There are test centers across America where children can get tutored for standardized test to improve their performance, tutors for all sorts of subjects. Ordinarily most people don't have a strong negative moral reaction to the idea of tutoring and the pressure point to ask yourself is are the tutoring examples different from the enhancement examples I've started with? Both have the aim of improving the intelligence or the performance of children. And then we could throw in other cases, performance enhancing drugs in sports, for example, versus the use of Adderall and other drugs to cram for exams in colleges. Now we have four kinds of cases. We have doping in sports, we've got college students doing Adderall, we've got tutoring and then we have genetic enhancements. So now the question is we have a pattern of reactions to these cases, can we derive a set of principles or distinctions and make a difference and help explain these intuitions? And then also can be used for new cases in ways that are satisfactory. So kinds of lines I draw is the difference between biological versus non biological enhancement. Now all forms of learning are really biological deep down, but you might think the biological enhancement of altering the genome looks different from the biological enhancement of taking Adderall or cramming for a test or getting tutored.
You might also try to draw and distinctions between who's making the decision as to who will be enhanced.
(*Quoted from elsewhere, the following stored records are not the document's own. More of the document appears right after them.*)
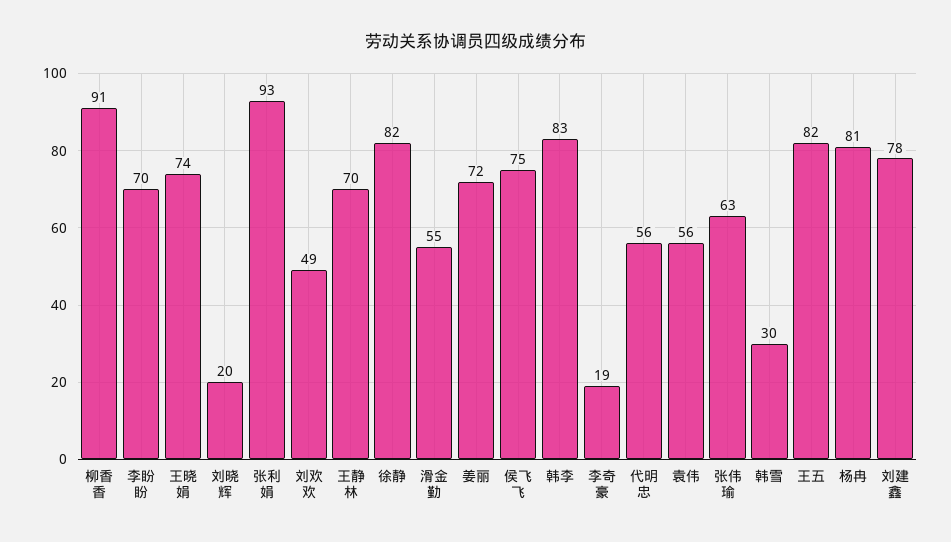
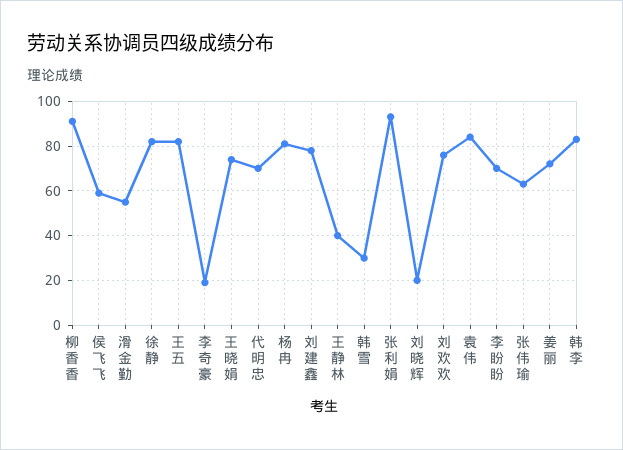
  {
    "柳香香": 91,
    "李盼盼": 70,
    "王晓娟": 74,
    "刘晓辉": 20,
    "张利娟": 93,
-   "刘欢欢": 49,
+   "刘欢欢": 75,
-   "王静林": 70,
+   "王静林": 40,
    "徐静": 82,
    "滑金勤": 55,
    "姜丽": 72,
-   "侯飞飞": 75,
+   "侯飞飞": 60,
    "韩李": 83,
    "李奇豪": 19,
-   "代明忠": 56,
+   "代明忠": 70,
-   "袁伟": 56,
+   "袁伟": 85,
    "张伟瑜": 63,
    "韩雪": 30,
    "王五": 82,
    "杨冉": 81,
    "刘建鑫": 78
  }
The case of this sports player or the case of the student who's cramming for an exam there is a lot of self agency; the person is choosing for themselves. In the case of a parent choosing will be the sperm or egg donor or choosing what genetic manipulations to do to an early embryo you have someone else imposing the will. Does that help explain our intuitions? And so on and so on and so forth. It gets pretty complex. You start drawing charts of distinctions and thinking about it. But in this form of contestation you can try to get really to understand what we really think.